During our investigation we intercepted traffic from infected hosts to the C&C server. Along with the IP, the specific SIP response code and the device’s User Agent string are reported. Figure 13 shows that one specific type of device, AVMFritz, was clearly prevalent.

Figure 13. Proportion of valid devices, by UserAgent string.

It is likely that this malware operation is the initial step in a broader toll fraud scheme. The idea is to find poorly configured SIP gateways that allow an attacker to connect to their SIP sites and then translate the calls to the PSTN network.
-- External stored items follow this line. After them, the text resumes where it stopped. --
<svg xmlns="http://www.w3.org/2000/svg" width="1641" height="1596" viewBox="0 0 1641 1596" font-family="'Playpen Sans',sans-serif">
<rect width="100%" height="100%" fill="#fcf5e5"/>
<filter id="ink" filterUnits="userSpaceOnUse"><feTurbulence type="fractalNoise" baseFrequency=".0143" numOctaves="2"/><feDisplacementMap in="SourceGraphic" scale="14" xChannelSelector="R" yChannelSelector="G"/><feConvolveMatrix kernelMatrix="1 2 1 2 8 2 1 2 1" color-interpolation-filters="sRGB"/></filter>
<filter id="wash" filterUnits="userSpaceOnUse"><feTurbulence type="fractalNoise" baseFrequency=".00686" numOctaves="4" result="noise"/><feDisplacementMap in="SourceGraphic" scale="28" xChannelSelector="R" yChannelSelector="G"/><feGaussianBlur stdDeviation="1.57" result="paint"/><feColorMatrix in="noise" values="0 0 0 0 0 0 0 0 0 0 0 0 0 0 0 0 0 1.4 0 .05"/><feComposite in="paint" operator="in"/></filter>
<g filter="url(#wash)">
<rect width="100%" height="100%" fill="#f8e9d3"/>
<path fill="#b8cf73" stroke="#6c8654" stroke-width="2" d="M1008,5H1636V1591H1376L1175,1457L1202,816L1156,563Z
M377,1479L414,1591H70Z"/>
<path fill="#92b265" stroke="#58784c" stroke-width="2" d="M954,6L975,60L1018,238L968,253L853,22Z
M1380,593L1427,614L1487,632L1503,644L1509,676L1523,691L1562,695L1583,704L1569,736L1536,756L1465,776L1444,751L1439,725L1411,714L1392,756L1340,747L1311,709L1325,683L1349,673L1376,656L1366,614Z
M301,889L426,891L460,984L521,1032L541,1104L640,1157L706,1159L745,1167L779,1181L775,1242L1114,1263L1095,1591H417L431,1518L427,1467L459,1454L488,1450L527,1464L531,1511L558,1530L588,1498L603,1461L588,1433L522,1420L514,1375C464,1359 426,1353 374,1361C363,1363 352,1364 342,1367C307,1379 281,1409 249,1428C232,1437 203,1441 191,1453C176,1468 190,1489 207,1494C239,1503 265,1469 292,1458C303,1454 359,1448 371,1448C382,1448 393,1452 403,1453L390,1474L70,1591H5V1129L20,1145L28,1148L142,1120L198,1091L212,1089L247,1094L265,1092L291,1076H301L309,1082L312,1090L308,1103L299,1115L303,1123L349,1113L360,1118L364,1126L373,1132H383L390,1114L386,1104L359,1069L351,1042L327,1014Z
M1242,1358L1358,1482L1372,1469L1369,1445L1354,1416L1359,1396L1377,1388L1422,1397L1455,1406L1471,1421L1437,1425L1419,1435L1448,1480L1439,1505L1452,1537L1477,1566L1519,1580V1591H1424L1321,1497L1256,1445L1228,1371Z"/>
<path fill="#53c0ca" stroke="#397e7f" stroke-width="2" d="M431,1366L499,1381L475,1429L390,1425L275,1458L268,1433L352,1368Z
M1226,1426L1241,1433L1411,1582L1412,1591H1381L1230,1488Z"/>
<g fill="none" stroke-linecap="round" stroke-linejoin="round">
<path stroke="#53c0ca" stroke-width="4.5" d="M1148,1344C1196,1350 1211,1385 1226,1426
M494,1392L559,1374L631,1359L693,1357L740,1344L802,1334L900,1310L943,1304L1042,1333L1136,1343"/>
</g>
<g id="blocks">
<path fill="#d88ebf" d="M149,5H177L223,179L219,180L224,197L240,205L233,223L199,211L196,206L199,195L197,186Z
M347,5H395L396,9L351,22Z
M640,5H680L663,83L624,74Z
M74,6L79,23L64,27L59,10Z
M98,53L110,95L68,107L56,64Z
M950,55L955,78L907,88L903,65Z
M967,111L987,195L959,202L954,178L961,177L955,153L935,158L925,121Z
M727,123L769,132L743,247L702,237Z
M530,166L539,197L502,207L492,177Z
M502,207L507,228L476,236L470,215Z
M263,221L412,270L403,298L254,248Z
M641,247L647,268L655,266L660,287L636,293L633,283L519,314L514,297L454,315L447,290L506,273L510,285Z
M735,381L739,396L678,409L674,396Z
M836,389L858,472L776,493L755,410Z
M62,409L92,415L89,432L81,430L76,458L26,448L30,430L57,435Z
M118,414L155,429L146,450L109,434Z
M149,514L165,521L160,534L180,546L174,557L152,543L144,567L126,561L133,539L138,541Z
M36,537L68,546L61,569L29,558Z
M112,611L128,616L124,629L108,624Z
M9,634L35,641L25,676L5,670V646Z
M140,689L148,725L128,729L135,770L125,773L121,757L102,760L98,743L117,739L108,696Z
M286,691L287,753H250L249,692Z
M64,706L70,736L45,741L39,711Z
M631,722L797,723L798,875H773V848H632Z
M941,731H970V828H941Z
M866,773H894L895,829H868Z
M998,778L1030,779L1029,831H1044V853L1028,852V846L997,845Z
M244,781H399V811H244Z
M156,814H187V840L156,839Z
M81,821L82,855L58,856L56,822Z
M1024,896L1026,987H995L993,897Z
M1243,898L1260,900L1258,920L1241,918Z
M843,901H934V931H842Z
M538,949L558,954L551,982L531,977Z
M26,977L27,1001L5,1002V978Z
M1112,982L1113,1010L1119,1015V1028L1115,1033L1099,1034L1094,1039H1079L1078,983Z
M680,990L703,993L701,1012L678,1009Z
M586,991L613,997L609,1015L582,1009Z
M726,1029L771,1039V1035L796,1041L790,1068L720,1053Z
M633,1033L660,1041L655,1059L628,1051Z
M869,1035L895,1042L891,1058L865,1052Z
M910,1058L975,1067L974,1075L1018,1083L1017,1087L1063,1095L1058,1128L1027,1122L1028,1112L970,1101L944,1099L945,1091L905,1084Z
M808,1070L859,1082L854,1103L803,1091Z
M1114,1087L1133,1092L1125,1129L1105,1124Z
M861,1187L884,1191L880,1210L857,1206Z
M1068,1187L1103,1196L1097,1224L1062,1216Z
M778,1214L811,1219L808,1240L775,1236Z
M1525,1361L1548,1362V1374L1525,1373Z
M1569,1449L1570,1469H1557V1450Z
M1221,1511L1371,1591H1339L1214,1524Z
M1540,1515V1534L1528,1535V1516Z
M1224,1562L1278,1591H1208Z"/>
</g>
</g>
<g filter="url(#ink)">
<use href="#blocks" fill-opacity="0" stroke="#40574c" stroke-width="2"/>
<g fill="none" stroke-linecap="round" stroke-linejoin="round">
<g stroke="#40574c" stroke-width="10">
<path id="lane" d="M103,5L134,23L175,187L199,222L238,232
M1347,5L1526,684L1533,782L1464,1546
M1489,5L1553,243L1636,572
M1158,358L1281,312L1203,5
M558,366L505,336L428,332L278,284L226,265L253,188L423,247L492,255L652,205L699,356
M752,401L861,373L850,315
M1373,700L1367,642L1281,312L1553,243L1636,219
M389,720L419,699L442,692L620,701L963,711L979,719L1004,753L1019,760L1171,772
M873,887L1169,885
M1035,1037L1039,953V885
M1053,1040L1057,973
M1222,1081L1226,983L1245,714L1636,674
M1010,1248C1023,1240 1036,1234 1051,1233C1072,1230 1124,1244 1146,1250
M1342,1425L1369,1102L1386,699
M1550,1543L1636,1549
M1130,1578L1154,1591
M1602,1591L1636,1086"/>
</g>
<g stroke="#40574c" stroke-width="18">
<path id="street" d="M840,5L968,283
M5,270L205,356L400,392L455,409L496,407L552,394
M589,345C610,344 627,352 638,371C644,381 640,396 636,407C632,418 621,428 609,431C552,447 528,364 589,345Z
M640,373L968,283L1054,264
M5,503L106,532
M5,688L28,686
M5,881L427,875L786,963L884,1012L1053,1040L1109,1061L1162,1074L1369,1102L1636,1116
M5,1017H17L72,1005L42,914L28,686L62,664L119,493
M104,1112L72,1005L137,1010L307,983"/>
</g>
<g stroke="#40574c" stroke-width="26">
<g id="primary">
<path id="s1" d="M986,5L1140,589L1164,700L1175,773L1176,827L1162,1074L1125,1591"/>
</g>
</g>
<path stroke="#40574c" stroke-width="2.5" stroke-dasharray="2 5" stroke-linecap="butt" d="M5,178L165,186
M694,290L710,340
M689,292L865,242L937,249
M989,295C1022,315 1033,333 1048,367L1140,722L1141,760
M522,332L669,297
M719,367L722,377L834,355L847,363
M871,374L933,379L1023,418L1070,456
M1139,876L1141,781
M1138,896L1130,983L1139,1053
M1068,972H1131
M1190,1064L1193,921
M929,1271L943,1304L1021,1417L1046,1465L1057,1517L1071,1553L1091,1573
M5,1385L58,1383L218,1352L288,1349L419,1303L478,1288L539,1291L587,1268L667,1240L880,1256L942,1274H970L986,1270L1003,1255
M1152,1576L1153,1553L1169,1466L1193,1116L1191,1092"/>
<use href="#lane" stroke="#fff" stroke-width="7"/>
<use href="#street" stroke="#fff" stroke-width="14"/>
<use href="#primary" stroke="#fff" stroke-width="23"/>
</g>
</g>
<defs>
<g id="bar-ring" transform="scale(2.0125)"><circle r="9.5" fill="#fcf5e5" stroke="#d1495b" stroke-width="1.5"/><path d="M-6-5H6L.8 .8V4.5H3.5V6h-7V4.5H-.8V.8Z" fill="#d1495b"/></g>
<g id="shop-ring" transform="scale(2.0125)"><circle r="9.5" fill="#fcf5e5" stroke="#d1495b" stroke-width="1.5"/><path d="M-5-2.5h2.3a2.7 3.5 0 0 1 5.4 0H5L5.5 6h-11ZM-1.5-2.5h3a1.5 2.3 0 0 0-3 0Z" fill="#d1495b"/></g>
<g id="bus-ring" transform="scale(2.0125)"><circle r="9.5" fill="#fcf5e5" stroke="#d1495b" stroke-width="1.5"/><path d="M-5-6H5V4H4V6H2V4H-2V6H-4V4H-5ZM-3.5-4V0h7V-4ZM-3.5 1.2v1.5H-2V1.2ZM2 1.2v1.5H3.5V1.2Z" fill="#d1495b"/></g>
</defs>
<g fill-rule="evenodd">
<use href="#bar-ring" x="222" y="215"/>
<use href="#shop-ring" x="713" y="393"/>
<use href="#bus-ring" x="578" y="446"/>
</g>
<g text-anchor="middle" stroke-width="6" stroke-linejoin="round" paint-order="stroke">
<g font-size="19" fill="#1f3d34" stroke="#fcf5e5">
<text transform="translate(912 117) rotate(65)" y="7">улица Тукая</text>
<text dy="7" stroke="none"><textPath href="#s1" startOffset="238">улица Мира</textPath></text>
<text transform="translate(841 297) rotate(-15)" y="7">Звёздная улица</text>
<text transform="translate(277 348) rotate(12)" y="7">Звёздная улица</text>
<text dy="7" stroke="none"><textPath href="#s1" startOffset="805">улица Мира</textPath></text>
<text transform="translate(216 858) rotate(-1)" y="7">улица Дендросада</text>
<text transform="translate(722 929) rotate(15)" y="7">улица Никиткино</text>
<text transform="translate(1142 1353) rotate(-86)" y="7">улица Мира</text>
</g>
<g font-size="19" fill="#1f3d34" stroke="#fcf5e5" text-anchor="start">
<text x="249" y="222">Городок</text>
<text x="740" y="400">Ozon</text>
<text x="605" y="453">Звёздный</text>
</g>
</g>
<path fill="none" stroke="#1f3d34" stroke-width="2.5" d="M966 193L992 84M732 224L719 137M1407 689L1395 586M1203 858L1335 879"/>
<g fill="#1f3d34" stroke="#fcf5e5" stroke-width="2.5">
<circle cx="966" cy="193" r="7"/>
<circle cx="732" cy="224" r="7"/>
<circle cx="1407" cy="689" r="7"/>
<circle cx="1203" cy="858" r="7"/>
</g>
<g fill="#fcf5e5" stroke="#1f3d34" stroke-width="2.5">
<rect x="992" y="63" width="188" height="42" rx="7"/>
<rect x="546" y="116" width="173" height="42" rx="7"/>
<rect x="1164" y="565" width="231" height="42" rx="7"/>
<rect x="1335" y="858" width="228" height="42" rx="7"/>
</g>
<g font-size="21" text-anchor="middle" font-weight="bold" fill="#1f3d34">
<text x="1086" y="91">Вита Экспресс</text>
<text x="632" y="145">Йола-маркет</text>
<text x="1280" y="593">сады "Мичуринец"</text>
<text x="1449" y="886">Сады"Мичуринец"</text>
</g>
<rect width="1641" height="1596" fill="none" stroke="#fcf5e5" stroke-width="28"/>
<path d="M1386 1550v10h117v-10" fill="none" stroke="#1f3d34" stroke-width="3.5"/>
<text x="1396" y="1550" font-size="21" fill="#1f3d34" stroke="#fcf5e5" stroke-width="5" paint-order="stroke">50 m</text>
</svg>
The attacker can then initiate costly overseas calls or even call his own premium numbers (collecting the money directly), all at the expense of the device owner. The Australian Honeynet Project has published interesting studies in this area at HTCC2010 [3] and the Honeynet Workshop 2011 [4].

VoIP toll fraud is likely to become more popular as businesses continue to convert their telephone infrastructure to VoIP solutions. Way too often, we see news reports of incidents that cost small and medium businesses enormous amounts of money after switching to Internet telephony.

The hackers target any kind of organization, from a small charity in Flintshire in the UK that was hit for a few thousand pounds [5], to the Canadian law firm Martin & Hillyer, which received a $207,000 bill from Bell Canada for long-distance calls to Sierra Leone that its staff had never made [6].

In addition to toll fraud, organizations are also vulnerable to a range of targeted threats including industrial espionage, intellectual property theft and eavesdropping – all of which can result in far greater damage than toll fraud. Unsecured VoIP infrastructures can allow an attacker to gain full access to phone conversations, voicemails and more. Imagine the consequences if the attacker was your closest competitor.

It is imperative that businesses and individuals properly secure their VoIP infrastructures. If they do not have the expertise to do so internally, they should hire an external firm so as to avoid becoming another victim.